[WHAT THIS EXERCISE ASKS]
(a) Please reproduce the Beautiful Soup regex post from "to collect the" up to and including "stringSoup = str(soup)".
(b) Continue the Beautiful Soup regex post from the point where it stops.

START EXCERPTED TEXT

I am wanting to find a url inside of returned http headers. According to beautiful soup there is a way to use soup.find_all(re.compile("yourRegex")
to collect the regex matches in an array. However, I must be missing something from my regex, which has a match in the regex find of the text editor that I am using, but doesn't match insided of the following code:
from bs4 import BeautifulSoup import requests import re import csv import json import time import fileinput import urllib2
data = urllib2.urlopen("http://stackoverflow.com/questions/16627227/http-error-403-in-python-3-web-scraping").read()
soup = BeautifulSoup(data)
stringSoup = str(soup)

END EXCERPTED TEXT
START COLLECTED DATA

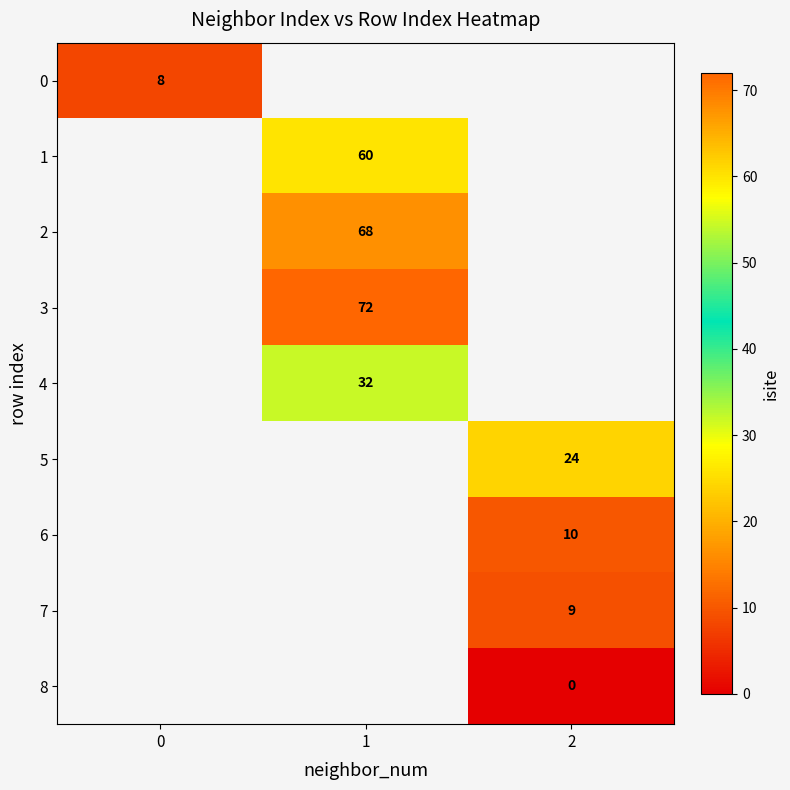

Is it true that 1 equals 19.8 at 1?

False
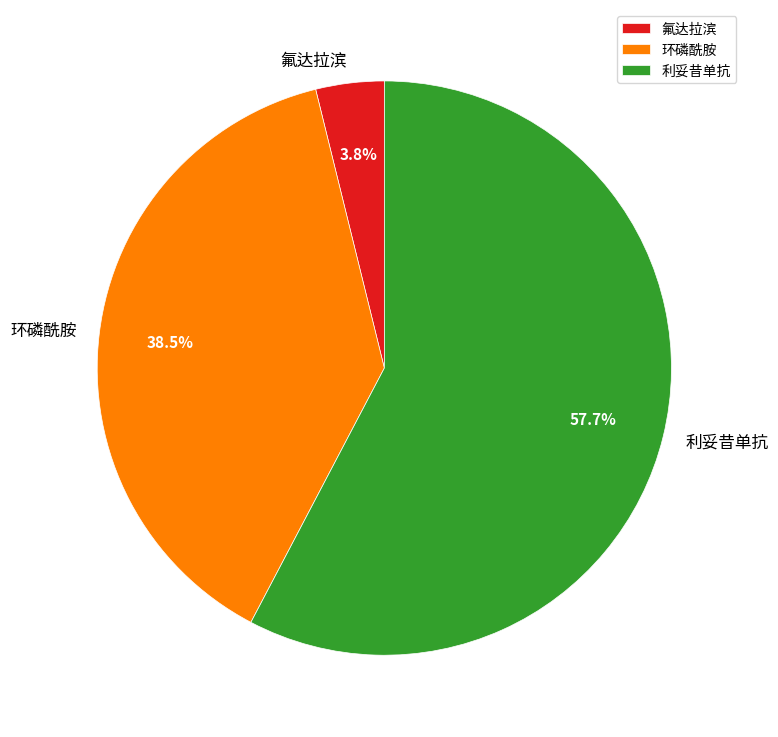

What is the ratio of the value at 氟达拉滨 to the value at 环磷酰胺?

0.1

END COLLECTED DATA

[OUTPUTS BY TASK]
(a)
to collect the regex matches in an array. However, I must be missing something from my regex, which has a match in the regex find of the text editor that I am using, but doesn't match insided of the following code:
from bs4 import BeautifulSoup import requests import re import csv import json import time import fileinput import urllib2
data = urllib2.urlopen("http://stackoverflow.com/questions/16627227/http-error-403-in-python-3-web-scraping").read()
soup = BeautifulSoup(data)
stringSoup = str(soup)

(b)
#Trying to use compile
print soup.find_all(re.compile("[a-zA-Z0-9\-\.]+\.(com|org|net|mil|edu|COM|ORG|NET|MIL|EDU)+([\w\-\.,@?^=%&:/~\+#]*[\w\-\@?^=%&/~\+#])?"))
I have tried putting ()
around the regex, as well as starting it with r
...what am I missing that is necessary?
I've also been using http://www.pythonregex.com/, putting [a-zA-Z0-9\-\.]+\.(com|org|net|mil|edu|COM|ORG|NET|MIL|EDU)+([\w\-\.,@?^=%&:/~\+#]*[\w\-\@?^=%&/~\+#])?
in the regex part and a url in the other part, but there's no match there either.
Thanks!